Basically, you have it more or less right. It has been a while since I 
worked with 6-OHDA, but this is what i recall:

- the exact mechanism of toxicity isn't known, or at least it wasn't 
when I knew more about it. The speculation was that it disrupts the 
ability of mitochondria to deal with calcium (I mean, that is always the 
speculation for everything)

- 6ohda enters through the dopamine and norepinephrine reuptake 
transporters. It is toxic to DA and NE cells. You are correct that 
injections into the MFB will destroy the cells originating in VTA and 
SN. In my experience, there is diffuse brain damage as well, even with 
relatively small injections of 6-OHDA . However, this surgery is almost 
always done unilaterally (bilateral lesions produce a cessation of 
eating and drinking, although there are ways around that) and the other 
hemisphere is often used as a control.  The original papers for this are 
by Ungerstedt, although there are many many people since then using the 
technique. My old advisor at Michigan (Terry Robinson) uses the 
technique extensively.

- damage to NE sites is often (and usually) prevented by using the 
dopamine reuptake transport blocker desipramine at relatively high 
doses.

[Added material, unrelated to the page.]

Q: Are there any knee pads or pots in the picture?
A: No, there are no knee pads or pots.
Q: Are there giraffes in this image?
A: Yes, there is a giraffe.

This is how selective "DA" lesions are made (I think the paper is 
Breese & Traylor). There is also a DA reuptake inhibitor but it is 
difficult to get and has not been widely used to make selective NE 
lesions (for one reason, there is another selective NE toxin).  As for 
DA, MPTP is not effective in rodents, because it isn't converted to 
MPP+, but if you buy the latter you can use it in rodents. But it hasn't 
been used much in rodents, despite its recent popularity in monkeys.

- as far as how to measure DA, there are a lot of ways, you need to 
describe what is in the paper in more detail. But basically if you 
inject 6-OHDA any DA indicator will go down, except receptors which will 
go way up provided you kill enough of the input.